Got a couple of questions for my Old 1984 Crossflow 235 (E235TLCRC)

Trip before last motor was running fine all week until last day when idling into marina.
When I was almost to the dock it sounded like the Motor was not firing strong on all cylinders. Motor was jetted for Lower altitude and we were on a very high mountain lake. Figured it was just jetting. We pulled skiiers all day no problem and had about a 6 mi High speed run back to the marina no problems.

Took boat out yesterday and motor would not run and was dificult to start. Once I got it started it would not run ove 1500 rpm to about 2000 RPM. Sounded ike it was not firing on all cylinders kind of like fouled plugs. Checked Bulb while on the water and it was firm, when trying to take off I primed the motor with the key primer, this didn't help. checked Recirc check valves and they are fine.

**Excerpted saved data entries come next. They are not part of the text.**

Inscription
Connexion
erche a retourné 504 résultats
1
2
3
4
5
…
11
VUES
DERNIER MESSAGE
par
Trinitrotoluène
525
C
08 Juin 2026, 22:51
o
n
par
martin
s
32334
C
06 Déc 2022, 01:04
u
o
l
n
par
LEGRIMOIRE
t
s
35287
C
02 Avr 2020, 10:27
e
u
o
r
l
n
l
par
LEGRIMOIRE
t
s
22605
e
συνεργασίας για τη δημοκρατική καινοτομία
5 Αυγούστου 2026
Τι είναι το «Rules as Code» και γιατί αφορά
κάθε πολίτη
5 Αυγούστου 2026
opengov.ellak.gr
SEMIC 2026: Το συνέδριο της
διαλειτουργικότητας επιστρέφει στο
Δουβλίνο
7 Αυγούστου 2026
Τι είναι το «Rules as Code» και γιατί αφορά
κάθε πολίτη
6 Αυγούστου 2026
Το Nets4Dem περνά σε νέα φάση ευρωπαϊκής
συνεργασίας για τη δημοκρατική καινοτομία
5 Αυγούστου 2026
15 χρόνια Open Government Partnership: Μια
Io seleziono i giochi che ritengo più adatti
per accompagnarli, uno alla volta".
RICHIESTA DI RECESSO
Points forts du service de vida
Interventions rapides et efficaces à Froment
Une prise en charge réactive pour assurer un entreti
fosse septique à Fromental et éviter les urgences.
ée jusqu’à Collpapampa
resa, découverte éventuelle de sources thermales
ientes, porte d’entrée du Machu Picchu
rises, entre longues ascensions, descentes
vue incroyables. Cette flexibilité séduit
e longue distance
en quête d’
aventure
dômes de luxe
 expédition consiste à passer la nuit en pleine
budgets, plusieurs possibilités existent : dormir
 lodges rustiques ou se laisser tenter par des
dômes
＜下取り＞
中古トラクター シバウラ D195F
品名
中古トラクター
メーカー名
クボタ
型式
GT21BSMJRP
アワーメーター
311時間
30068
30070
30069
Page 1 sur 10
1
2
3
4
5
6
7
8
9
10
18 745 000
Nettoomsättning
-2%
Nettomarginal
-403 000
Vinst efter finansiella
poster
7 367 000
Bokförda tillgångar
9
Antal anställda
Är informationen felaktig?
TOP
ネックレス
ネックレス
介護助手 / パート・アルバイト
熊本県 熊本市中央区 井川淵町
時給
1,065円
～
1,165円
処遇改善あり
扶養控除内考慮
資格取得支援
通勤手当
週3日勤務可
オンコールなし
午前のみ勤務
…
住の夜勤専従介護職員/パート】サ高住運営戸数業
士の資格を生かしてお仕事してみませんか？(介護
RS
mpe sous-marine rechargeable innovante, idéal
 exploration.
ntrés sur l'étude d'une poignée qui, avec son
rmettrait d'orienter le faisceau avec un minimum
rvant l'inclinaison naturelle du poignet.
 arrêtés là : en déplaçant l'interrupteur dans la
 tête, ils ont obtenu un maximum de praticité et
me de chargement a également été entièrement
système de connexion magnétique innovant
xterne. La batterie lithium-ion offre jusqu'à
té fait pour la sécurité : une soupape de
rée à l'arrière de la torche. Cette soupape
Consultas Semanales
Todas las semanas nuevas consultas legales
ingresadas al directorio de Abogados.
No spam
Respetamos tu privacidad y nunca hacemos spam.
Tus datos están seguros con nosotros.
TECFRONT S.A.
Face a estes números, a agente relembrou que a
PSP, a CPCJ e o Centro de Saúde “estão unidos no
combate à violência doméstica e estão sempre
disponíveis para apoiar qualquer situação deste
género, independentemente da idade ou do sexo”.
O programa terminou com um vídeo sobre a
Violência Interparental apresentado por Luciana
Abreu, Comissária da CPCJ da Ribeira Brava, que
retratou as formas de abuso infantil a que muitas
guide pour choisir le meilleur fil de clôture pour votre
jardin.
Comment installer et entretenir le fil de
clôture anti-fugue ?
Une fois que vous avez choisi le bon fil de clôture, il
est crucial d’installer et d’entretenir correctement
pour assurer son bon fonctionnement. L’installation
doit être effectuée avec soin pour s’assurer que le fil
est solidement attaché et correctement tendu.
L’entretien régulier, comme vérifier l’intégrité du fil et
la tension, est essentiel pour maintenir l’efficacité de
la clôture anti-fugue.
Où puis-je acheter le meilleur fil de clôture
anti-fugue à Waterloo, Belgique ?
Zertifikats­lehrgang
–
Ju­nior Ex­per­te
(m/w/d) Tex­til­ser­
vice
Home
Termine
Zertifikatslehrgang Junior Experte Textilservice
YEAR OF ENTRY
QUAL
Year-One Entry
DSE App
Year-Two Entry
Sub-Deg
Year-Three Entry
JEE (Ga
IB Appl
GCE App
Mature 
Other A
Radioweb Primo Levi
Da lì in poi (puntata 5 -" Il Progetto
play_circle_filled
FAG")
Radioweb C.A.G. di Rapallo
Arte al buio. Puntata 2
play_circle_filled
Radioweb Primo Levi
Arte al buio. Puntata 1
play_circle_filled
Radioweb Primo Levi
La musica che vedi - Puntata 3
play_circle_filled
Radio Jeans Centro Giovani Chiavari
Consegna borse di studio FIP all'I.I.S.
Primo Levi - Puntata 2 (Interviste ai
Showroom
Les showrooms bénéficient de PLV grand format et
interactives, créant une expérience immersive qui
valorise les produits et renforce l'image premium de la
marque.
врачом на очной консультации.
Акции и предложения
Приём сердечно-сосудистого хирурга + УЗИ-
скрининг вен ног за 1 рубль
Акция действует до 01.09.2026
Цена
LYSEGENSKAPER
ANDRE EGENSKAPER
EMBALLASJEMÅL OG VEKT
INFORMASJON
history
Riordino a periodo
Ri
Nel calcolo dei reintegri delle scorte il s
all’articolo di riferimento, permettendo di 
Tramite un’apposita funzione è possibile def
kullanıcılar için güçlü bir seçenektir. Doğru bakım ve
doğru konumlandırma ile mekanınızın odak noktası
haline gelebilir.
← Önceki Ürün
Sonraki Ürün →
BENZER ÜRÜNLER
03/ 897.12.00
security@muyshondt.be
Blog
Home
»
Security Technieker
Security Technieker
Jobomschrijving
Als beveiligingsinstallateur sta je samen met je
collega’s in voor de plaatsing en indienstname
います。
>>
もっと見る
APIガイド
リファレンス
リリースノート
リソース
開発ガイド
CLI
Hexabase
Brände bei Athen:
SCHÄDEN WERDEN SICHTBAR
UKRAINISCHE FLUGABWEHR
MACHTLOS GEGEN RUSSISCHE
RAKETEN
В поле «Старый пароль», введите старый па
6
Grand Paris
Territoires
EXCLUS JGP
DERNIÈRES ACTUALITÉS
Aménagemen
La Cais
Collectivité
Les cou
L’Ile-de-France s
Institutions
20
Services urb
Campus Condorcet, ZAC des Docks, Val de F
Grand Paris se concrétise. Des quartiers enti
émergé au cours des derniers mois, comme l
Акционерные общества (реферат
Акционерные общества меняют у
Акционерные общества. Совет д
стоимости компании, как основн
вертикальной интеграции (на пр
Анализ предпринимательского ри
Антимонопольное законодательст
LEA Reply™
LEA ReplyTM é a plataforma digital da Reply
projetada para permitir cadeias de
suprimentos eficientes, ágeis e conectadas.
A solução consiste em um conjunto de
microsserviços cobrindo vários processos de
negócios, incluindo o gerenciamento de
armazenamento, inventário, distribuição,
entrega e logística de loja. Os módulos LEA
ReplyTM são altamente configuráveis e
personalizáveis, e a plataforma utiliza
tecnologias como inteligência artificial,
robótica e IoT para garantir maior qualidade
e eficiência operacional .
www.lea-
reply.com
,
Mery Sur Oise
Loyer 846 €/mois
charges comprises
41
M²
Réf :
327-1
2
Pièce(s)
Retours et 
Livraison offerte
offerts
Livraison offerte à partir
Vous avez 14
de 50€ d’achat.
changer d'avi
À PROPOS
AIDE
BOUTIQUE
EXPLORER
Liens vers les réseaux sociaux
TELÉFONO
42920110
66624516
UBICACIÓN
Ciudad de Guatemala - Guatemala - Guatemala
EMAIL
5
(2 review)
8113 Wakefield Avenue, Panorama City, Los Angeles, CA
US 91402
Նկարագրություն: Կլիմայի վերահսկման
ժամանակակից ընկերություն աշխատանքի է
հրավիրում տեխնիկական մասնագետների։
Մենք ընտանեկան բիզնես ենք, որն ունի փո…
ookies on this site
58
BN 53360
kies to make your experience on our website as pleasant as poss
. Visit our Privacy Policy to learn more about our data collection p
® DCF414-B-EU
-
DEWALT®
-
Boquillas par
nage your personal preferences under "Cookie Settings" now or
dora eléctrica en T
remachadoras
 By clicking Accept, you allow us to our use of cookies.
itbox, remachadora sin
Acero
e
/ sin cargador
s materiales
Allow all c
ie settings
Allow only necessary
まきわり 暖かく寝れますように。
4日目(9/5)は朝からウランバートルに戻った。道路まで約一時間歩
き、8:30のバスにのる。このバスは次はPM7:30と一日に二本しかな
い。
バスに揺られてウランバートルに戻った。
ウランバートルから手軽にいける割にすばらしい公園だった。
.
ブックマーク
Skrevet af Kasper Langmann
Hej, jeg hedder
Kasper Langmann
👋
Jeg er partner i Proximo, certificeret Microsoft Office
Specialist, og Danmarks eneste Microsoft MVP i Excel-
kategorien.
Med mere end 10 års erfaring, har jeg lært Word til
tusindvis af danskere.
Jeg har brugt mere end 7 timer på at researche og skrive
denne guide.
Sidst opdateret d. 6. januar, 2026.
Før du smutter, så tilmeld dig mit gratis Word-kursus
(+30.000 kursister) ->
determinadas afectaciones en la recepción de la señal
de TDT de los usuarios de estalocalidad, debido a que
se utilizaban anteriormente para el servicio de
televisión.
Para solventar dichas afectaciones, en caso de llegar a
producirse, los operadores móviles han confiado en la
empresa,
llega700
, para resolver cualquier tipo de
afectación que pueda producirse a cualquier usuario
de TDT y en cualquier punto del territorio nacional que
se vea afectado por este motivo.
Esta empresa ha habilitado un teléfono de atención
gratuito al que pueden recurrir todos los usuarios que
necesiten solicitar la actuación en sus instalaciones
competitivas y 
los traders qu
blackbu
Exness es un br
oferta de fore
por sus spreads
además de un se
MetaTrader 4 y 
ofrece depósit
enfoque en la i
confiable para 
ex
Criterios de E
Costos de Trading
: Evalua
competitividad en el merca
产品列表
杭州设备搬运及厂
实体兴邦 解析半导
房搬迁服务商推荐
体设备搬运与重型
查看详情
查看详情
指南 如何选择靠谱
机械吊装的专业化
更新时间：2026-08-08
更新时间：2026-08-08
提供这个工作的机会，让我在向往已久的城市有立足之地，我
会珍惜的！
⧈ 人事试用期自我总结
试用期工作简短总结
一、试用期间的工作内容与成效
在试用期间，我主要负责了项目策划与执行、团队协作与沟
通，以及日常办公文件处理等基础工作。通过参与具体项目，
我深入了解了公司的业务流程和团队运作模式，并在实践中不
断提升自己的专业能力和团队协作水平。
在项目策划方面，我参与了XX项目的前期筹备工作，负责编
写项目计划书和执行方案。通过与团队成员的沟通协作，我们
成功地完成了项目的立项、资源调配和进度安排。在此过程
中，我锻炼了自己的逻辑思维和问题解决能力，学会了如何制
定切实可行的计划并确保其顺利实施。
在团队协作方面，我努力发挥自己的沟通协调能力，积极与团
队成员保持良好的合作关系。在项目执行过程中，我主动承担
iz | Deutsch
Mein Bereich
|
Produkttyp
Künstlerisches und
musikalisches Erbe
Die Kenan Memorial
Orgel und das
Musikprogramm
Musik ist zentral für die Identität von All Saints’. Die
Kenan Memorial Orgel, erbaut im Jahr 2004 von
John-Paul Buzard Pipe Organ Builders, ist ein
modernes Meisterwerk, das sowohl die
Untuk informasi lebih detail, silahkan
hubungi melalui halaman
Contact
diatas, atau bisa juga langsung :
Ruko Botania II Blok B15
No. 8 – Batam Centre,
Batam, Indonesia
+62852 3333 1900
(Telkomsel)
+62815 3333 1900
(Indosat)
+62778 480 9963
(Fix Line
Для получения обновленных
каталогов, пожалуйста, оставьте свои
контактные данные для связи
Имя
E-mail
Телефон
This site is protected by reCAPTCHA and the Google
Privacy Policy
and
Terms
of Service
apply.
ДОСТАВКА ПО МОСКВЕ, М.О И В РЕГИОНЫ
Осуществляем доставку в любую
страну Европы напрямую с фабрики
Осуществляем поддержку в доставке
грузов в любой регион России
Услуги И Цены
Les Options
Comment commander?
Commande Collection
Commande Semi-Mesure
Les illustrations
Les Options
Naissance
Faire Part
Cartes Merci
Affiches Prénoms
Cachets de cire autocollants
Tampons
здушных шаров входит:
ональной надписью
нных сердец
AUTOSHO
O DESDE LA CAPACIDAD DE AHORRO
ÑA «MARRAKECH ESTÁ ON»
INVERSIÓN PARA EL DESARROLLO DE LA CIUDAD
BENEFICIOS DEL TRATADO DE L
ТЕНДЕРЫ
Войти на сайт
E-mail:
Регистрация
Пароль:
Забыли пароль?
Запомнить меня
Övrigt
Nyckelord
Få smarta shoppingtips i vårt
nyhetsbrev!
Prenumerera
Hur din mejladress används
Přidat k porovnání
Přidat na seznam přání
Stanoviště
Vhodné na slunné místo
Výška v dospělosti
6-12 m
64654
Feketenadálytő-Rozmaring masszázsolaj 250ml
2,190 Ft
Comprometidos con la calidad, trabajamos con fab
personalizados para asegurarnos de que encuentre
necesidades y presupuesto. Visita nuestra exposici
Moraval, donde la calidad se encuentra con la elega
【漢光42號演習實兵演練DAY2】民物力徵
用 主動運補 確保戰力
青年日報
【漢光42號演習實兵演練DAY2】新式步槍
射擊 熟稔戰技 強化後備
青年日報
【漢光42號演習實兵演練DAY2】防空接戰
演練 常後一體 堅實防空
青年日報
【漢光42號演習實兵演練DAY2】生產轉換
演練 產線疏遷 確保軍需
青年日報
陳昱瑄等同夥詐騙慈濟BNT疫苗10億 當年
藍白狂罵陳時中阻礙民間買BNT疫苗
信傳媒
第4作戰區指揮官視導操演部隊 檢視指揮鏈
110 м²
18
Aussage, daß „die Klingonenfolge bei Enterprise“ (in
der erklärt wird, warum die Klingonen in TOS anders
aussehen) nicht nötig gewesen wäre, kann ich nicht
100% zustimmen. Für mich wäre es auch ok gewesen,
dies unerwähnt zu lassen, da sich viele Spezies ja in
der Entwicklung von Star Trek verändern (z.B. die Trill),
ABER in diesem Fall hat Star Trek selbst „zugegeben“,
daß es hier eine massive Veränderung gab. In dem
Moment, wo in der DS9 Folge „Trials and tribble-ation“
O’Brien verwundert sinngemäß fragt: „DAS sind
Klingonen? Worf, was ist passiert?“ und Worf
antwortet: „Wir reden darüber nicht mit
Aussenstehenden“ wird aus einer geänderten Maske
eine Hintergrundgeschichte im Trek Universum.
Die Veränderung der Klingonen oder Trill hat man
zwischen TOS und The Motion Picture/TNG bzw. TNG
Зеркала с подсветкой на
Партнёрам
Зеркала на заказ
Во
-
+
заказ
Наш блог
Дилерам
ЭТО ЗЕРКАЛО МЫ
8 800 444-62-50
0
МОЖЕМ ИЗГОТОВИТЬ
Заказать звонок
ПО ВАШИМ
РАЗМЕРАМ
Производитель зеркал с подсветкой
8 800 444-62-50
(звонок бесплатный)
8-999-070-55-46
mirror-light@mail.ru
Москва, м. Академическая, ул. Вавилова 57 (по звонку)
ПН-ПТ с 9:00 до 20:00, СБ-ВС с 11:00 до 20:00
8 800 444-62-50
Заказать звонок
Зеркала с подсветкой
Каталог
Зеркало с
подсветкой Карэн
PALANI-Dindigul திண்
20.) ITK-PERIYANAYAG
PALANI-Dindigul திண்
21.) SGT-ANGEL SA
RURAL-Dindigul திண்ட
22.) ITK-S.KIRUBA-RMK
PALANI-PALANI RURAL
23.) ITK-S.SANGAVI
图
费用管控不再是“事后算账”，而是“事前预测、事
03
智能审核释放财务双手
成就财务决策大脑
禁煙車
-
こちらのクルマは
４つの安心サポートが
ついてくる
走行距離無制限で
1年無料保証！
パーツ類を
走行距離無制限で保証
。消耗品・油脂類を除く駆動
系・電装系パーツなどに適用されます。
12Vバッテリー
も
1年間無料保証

Went home and put in a new set of plugs and problem didn't improve at all. Started it on the hose and the idle seems weak like it is partially firing on some cylinders.

Tried the River again after replacing Plugs and motor seems dificult to start, idle is rough. Can bump throttle and motor will rev up. If put in gear at idle it nearly dies. Floor it and it wont accelerate only gets louder. Verified advance lever is moving timer base.

Running 638/639 heads cut .030 Compression is 110 Psi warm on all cylinders at an altitude of 4550 ft above sea level. Running the newer OMS pump replaced last fall.

I feel that it is ignition and need confirmation that it might be power packs and coils.

Any tests I can use to determine this? Have access to Digital VOM.

Before this problem the motor ran strong and never missed a beat. In fact the lake we were running at was 6700 ft above sea level and it could still pull a slalom skiier fairly quick out of the hole and still top out at 55 to 60mph with rich jetting.

Using 100% synthetic oil and 93 octane. I think almost all of the coils are the original ones and not sure how old the packs are. New BRP coil wires 120 hrs ago.